[WHAT IS EXPECTED] Go through the data below and copy each line that includes "Sprüche".

[Dataset entries]
--

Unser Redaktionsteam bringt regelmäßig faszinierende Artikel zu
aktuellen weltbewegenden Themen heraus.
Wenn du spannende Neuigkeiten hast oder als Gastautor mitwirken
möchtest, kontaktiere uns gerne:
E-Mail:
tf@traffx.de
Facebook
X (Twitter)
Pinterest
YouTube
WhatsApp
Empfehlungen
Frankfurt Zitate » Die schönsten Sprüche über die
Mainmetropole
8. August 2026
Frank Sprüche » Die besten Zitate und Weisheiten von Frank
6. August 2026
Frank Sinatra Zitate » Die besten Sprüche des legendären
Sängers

--

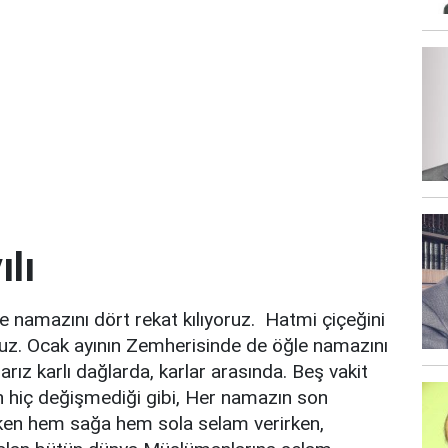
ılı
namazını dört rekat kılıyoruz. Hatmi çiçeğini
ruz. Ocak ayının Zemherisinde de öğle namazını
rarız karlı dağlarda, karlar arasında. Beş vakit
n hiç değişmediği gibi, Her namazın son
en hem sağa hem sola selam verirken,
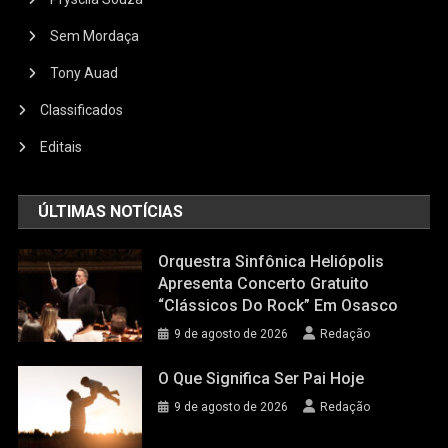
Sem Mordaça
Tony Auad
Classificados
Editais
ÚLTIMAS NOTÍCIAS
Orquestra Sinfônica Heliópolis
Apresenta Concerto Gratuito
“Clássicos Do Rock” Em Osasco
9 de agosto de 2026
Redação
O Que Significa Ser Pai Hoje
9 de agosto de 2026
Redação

--

[TASK SOLUTION]
Frankfurt Zitate » Die schönsten Sprüche über die
Frank Sprüche » Die besten Zitate und Weisheiten von Frank
Frank Sinatra Zitate » Die besten Sprüche des legendären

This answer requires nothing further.